Наибольшее сопротивление этой идее оказали французы - ведь бывшие немецкие колонии были получены англичанами как подмандатные территории Лиги наций и могут быть переданы Лиге, но не Германии. Странным было бы видеть передачу колоний, население которых открыто рассматривалось немцами как принадлежащее к заведомо нижней расе. Англичане не вняли этим аргументам. Лорд Галифакс оповестил Риббентропа, что Англия “готова пойти на уступки в колониальном вопросе”. Взамен Лондон уже не просил “равных уступок”, британское правительство просило о жестах “в направлении обеспечения мира в Европе”. Чемберлен - это и ныне звучит фантастично - предложил Гитлеру не более не менее как поделить французские колонии, Бельгийское Конго, португальскую Анголу. Заинтригованный Гитлер спросил, а что если европейские метрополии не согласятся?
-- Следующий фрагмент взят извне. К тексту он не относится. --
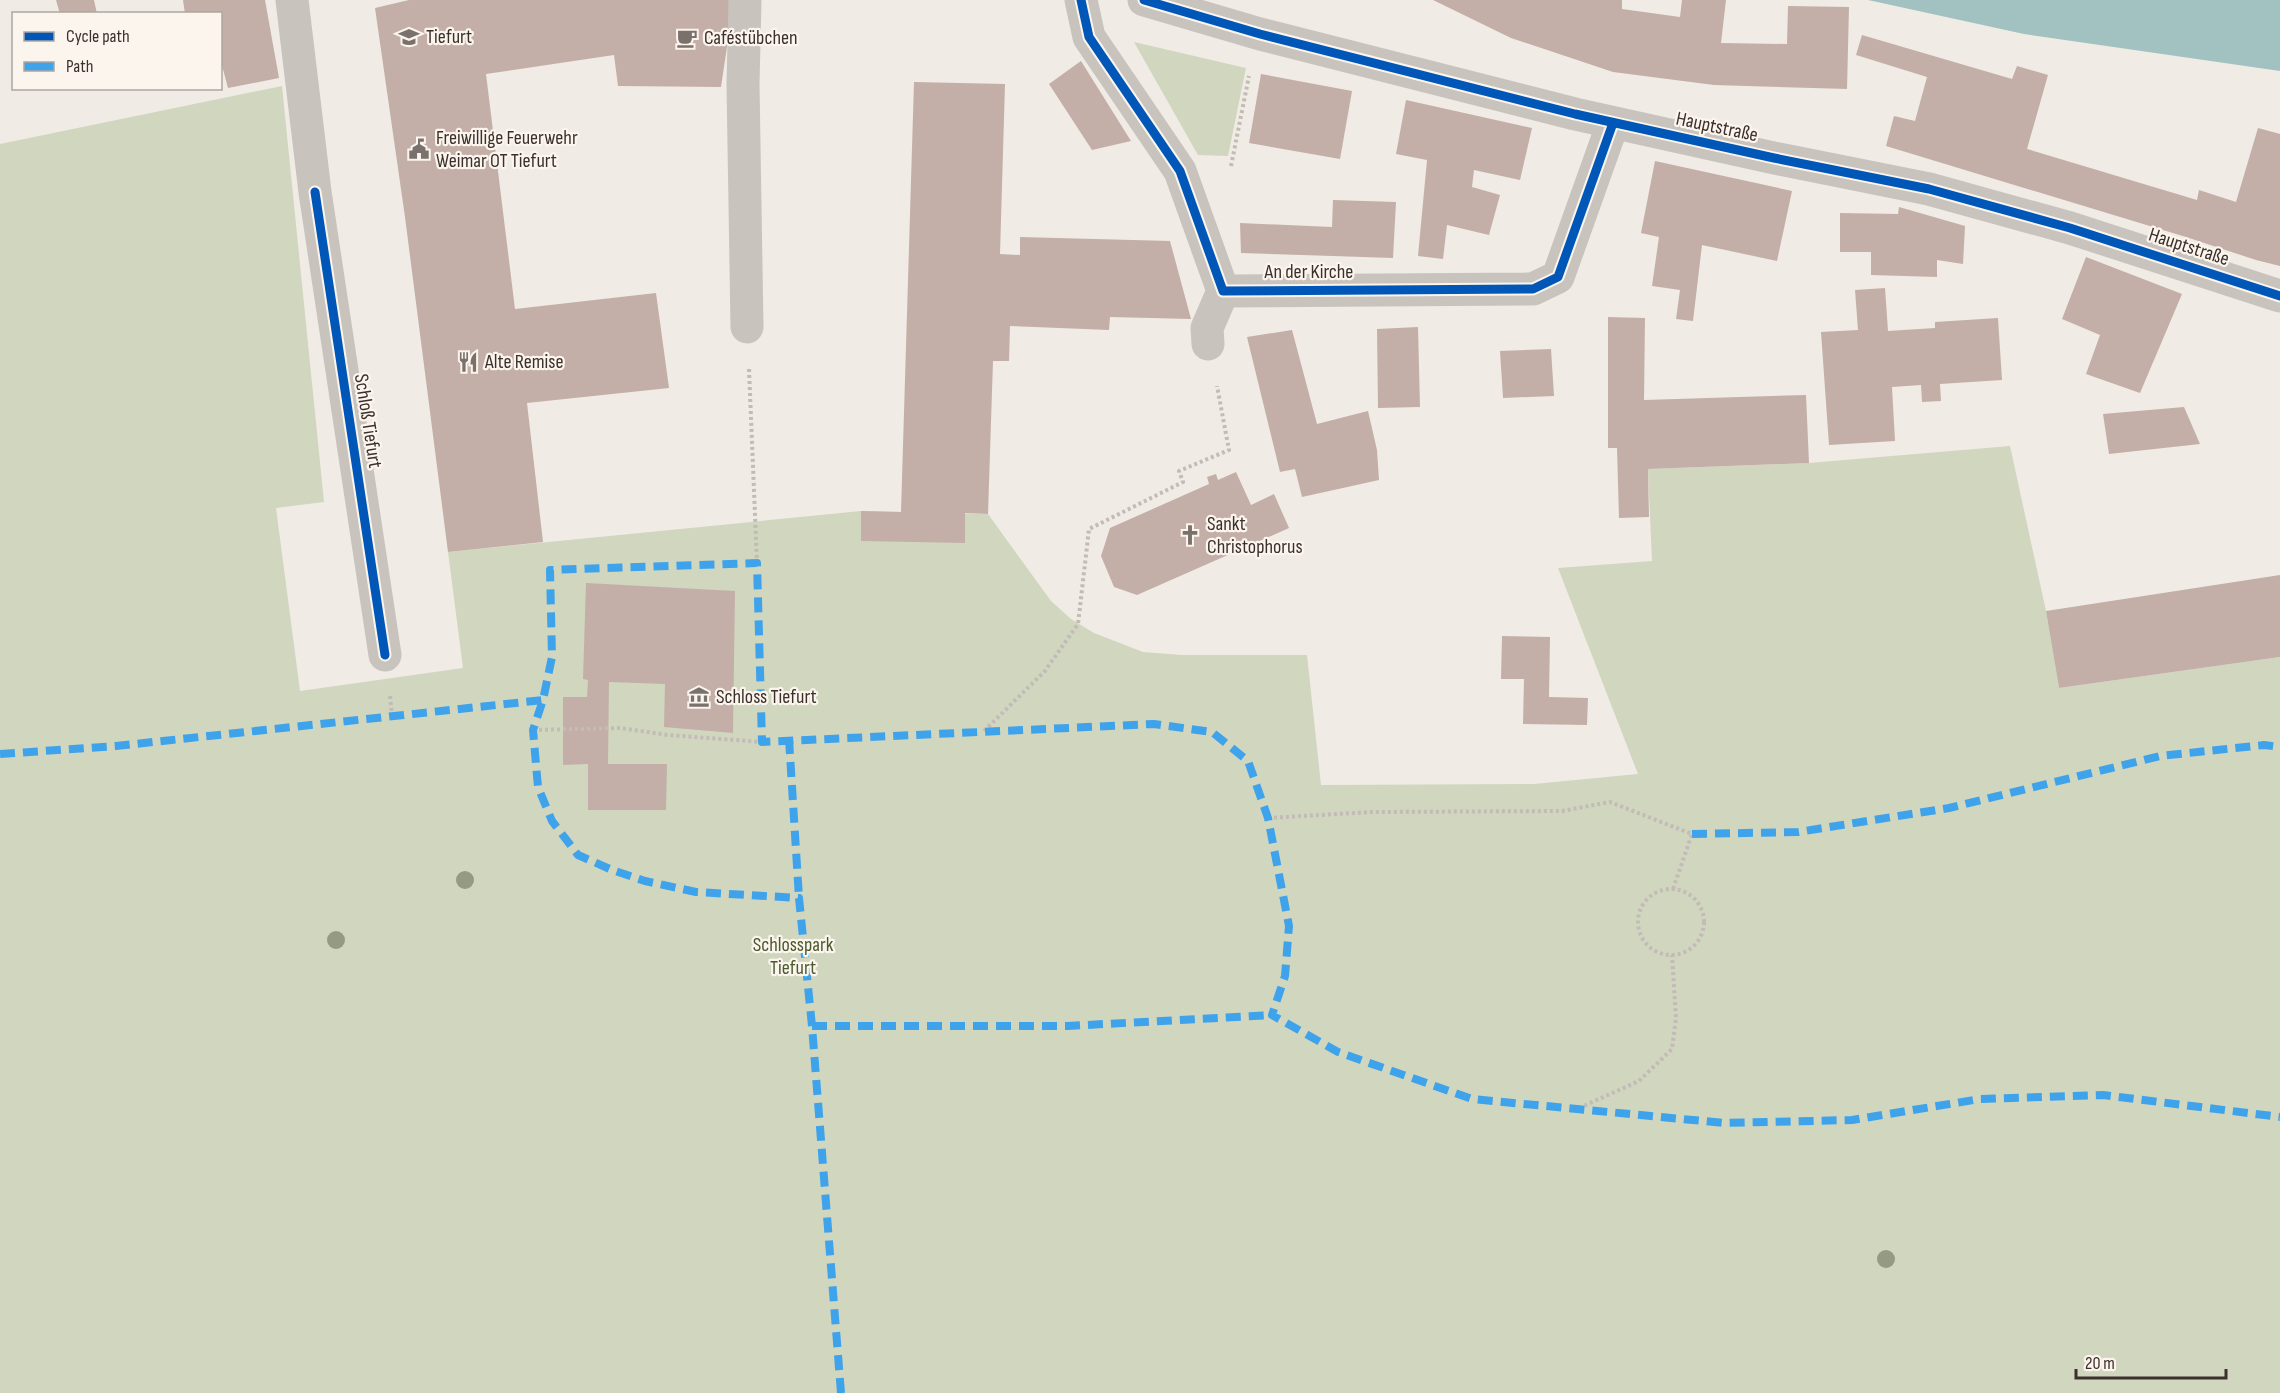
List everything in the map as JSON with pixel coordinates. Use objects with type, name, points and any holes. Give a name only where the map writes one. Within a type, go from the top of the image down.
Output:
[{"type":"street","name":"Schloß Tiefurt","points":[[292,0],[315,192],[385,655]]},
{"type":"street","points":[[745,0],[743,84],[747,327]]},
{"type":"street","points":[[1081,0],[1089,37],[1180,171],[1222,291],[1207,328],[1209,344]]},
{"type":"street","name":"Hauptstraße","points":[[1144,0],[1271,37],[1613,123],[1929,189],[2070,228],[2280,296]]},
{"type":"street","name":"An der Kirche","points":[[1222,291],[1533,289],[1558,277],[1613,123]]},
{"type":"path","points":[[1231,166],[1247,86]]},
{"type":"path","points":[[747,327],[757,563]]},
{"type":"path","points":[[984,731],[1045,671],[1078,624],[1089,529],[1183,482],[1179,471],[1229,450],[1209,344]]},
{"type":"path","points":[[533,729],[620,728],[668,735],[762,742]]},
{"type":"path","points":[[1268,818],[1372,812],[1562,811],[1610,802],[1692,834],[1673,889]]},
{"type":"path","points":[[1673,889],[1684,891],[1694,897],[1701,906],[1704,928],[1692,948],[1672,955],[1651,948],[1640,931],[1639,921],[1645,902],[1653,894],[1673,889]]},
{"type":"path","points":[[1578,1108],[1639,1081],[1672,1049],[1677,1018],[1672,955]]},
{"type":"green space","points":[[1134,42],[1246,68],[1228,156],[1198,155]]},
{"type":"green space","name":"Schlosspark Tiefurt","points":[[282,86],[324,502],[276,508],[300,691],[463,668],[448,552],[861,511],[988,514],[1051,601],[1071,619],[1094,633],[1143,652],[1182,655],[1307,655],[1321,785],[1534,784],[1638,774],[1558,568],[1652,561],[1648,469],[1809,463],[2010,446],[2046,611],[2059,688],[2280,657],[2280,1393],[0,1393],[0,144]]},
{"type":"water","points":[[1868,0],[2280,0],[2280,71],[2024,34]]},
{"type":"building","points":[[56,0],[94,0],[97,12],[59,12]]},
{"type":"building","points":[[183,0],[265,0],[279,78],[228,88],[222,66],[222,12],[185,12]]},
{"type":"building","points":[[409,0],[734,0],[721,87],[618,86],[614,55],[486,74],[515,309],[656,293],[669,388],[527,403],[543,542],[448,552],[405,217],[375,8]]},
{"type":"building","points":[[1433,0],[1622,0],[1622,9],[1680,17],[1682,0],[1726,0],[1721,43],[1787,44],[1788,6],[1849,7],[1847,89],[1714,85],[1613,72],[1511,38]]},
{"type":"building","points":[[1862,35],[2012,79],[2017,66],[2048,75],[2027,149],[2197,200],[2199,190],[2236,202],[2258,128],[2280,134],[2280,266],[1886,146],[1894,116],[1915,121],[1927,77],[1856,55]]},
{"type":"building","points":[[1081,61],[1131,141],[1092,150],[1049,84]]},
{"type":"building","points":[[1261,74],[1352,91],[1340,159],[1249,143]]},
{"type":"building","points":[[914,82],[1005,84],[1000,254],[1020,255],[1020,237],[1170,241],[1191,319],[1110,317],[1109,330],[1010,326],[1009,361],[993,361],[988,514],[965,513],[965,543],[861,541],[861,511],[901,512]]},
{"type":"building","points":[[1406,100],[1532,128],[1520,180],[1474,170],[1472,187],[1500,195],[1489,235],[1447,225],[1443,259],[1418,256],[1427,160],[1396,154]]},
{"type":"building","points":[[1655,161],[1792,191],[1777,261],[1702,245],[1693,321],[1676,319],[1680,290],[1652,286],[1659,237],[1641,233]]},
{"type":"building","points":[[1333,200],[1396,202],[1393,258],[1241,253],[1240,223],[1332,227]]},
{"type":"building","points":[[1899,207],[1965,226],[1963,264],[1937,260],[1937,277],[1871,275],[1871,252],[1840,252],[1840,213],[1898,214]]},
{"type":"building","points":[[2086,257],[2182,294],[2140,393],[2086,374],[2100,335],[2062,319]]},
{"type":"building","points":[[1885,288],[1888,331],[1935,328],[1935,322],[1998,318],[2002,380],[1940,384],[1941,401],[1922,402],[1921,385],[1892,387],[1895,441],[1829,445],[1821,332],[1858,330],[1855,290]]},
{"type":"building","points":[[1608,317],[1645,318],[1644,400],[1806,395],[1809,463],[1648,469],[1649,517],[1619,518],[1617,448],[1608,448]]},
{"type":"building","points":[[1418,327],[1420,407],[1378,408],[1377,329]]},
{"type":"building","points":[[1292,330],[1317,424],[1368,411],[1377,450],[1379,480],[1302,497],[1295,469],[1280,472],[1247,337]]},
{"type":"building","points":[[1551,349],[1554,396],[1503,398],[1500,351]]},
{"type":"building","points":[[2184,407],[2200,444],[2109,454],[2103,414]]},
{"type":"building","name":"Sankt Christophorus","points":[[1236,472],[1251,505],[1274,494],[1289,528],[1137,595],[1114,587],[1101,556],[1110,528],[1209,484],[1207,477],[1216,474],[1218,480]]},
{"type":"building","points":[[2280,575],[2280,657],[2059,688],[2046,611]]},
{"type":"building","name":"Schloss Tiefurt","points":[[586,583],[735,591],[733,733],[664,727],[665,684],[609,682],[608,764],[667,764],[666,810],[588,810],[588,764],[563,765],[563,697],[587,697],[588,680],[583,679]]},
{"type":"building","points":[[1502,636],[1550,637],[1549,697],[1588,698],[1587,725],[1523,724],[1524,679],[1501,679]]},
{"type":"marked path","points":[[841,1393],[812,1026],[799,898],[696,892],[645,881],[578,855],[552,821],[538,787],[533,730],[543,700],[552,657],[550,570],[757,563],[762,742],[1154,724],[1212,732],[1248,761],[1268,818],[1289,926],[1285,976],[1272,1015],[1338,1052],[1472,1099],[1724,1123],[1852,1120],[1980,1099],[2103,1095],[2280,1117]]},
{"type":"marked path","points":[[0,754],[116,746],[543,700]]},
{"type":"marked path","points":[[789,739],[799,898]]},
{"type":"marked path","points":[[1692,834],[1798,832],[1949,808],[2160,756],[2264,745],[2280,747]]},
{"type":"marked path","points":[[812,1026],[1068,1026],[1272,1015]]},
{"type":"cycle path","points":[[1081,0],[1089,37],[1180,171],[1223,291],[1533,289],[1558,277],[1613,123]]},
{"type":"cycle path","points":[[1144,0],[1260,34],[1575,114],[1929,189],[2070,228],[2280,296]]},
{"type":"cycle path","points":[[315,192],[385,655]]},
{"type":"place","name":"Tiefurt","points":[[409,37]]},
{"type":"place","name":"Caféstübchen","points":[[687,38]]},
{"type":"place","name":"Freiwillige Feuerwehr Weimar OT Tiefurt","points":[[419,149]]},
{"type":"place","name":"Alte Remise","points":[[468,362]]},
{"type":"place","name":"Sankt Christophorus","points":[[1190,535]]},
{"type":"place","name":"Schloss Tiefurt","points":[[699,697]]}]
Париж, Брюссель и Лиссабон не были даже уведомлены о британских предложениях. Возможно к счастью для Чемберлена Гитлер опять поступил непредсказуемо - он отверг широкий английский жест. 3 марта 1938 года пораженный Гендерсон услышал от фюрера, что тот не нуждается в колониях, “они будут для меня лишь бременем”. Этот вопрос может “подождать четыре, шесть, восемь или десять лет”. Даже Гендерсон стал понимать (он записал это в дневник), что Гитлера “не интересует достижение взаимопонимания с Великобританией”, желаемым для него было “достижение доминирования в Центральной и Восточной Европе”.
В стратегии тех, с кем боролся Черчилль в своей стране, появилась новая нота. Ее удачно выразил один из наиболее популярных английских журналистов - Доусон, выступая в Оксфорде: “Если немцы так могущественны, не должны ли мы пойти вместе с ними?” Покидавшего пост посла Германии в Англии (чтобы стать министром иностранных дел Германии) Риббентропа Чемберлен пригласил на прощальный обед в свою резиденцию на Даунинг-стрит, 10. На обеде присутствовал Уинстон Черчилль с супругой. Во время смены блюд курьер передал Риббентропу письмо в конверте, тот прочитал и, явно будучи увлечен текстом, передал его премьер-министру: Гитлер ввел в Австрию войска, механизированные дивизии немцев движутся на Вену. Однако обед продолжался без малейшего перерыва и вскоре жена Чемберлена подала всем сигнал: “Последуем все на кофе в соседнюю комнату”. По воспоминаниям Черчилля, Риббентроп и его супруга в отличие от остальных присутствующих вовсе не хотели покидать гостиную. Чувствовалось, что они воодушевлены. Жена Риббентропа сказала Черчиллю: “Будьте осторожны, не нанесите вред дружбе Англии и Германии”. “Нет сомнений, - вспоминает Черчилль, - что она знала о содержании письма, но полагала, что происходящее - ловкий маневр, рассчитанный на то, чтобы держать премьер-министра подальше от его многочисленных телефонов”. Лишь после часового прощания Чемберлен сказал послу: “Прошу извинения, но должен удалиться по неотложному делу”. Это был последний раз, когда Черчилль видел Риббентропа перед тем, как тот был повешен в Нюрнберге.
Британии предстояло осмыслить новую реальность: Гитлер начал территориальное расширение рейха. Протест посла Гендерсона вызвал следующую реакцию Вильгельмштрассе: “Отношения между Рейхом и Австрией следует рассматривать как внутреннее дело германского народа”.
В палате общин Черчилль произнес речь, которую Никольсон назвал “лучшей речью его жизни”. Первые слова Черчилля были встречены смехом. Черчилль оборвал смеющихся: “Смейтесь, но слушайте”. Черчилль говорил в палате общин: “Важность события, которое произошло 12 марта не может быть преувеличена. Европа стоит перед программой агрессии, хорошо скалькулированной и разворачивающейся стадия за стадией. Остается выбирать - подчиниться, как это сделала Австрия, или предпринять меры, пока еще есть время, чтобы предотвратить опасность… Через два года германская армия наверняка будет сильнее французской, малые нации покинут Женеву, чтобы выказать уважение растущей мощи нацистской системы”. Черчилль сделал оценку произошедшего со стратегической точки зрения: “Вена является центром коммуникаций стран, составляющих старую Австро-Венгерскую империю и стран, находящихся на Юго-Востоке Европы. Дунай теперь находится в германских руках. Это дает нацистской Германии военный и экономический контроль над всеми коммуникациями Юго-Восточной Европы: железнодорожными, водными и шоссейными”. Роковым следствием аншлюса являлась изоляция Чехословакии, которая, хотя и была государством средних размеров, но имела армию в два раза большую, чем английская, и военные запасы в три раза больше, чем у Италии.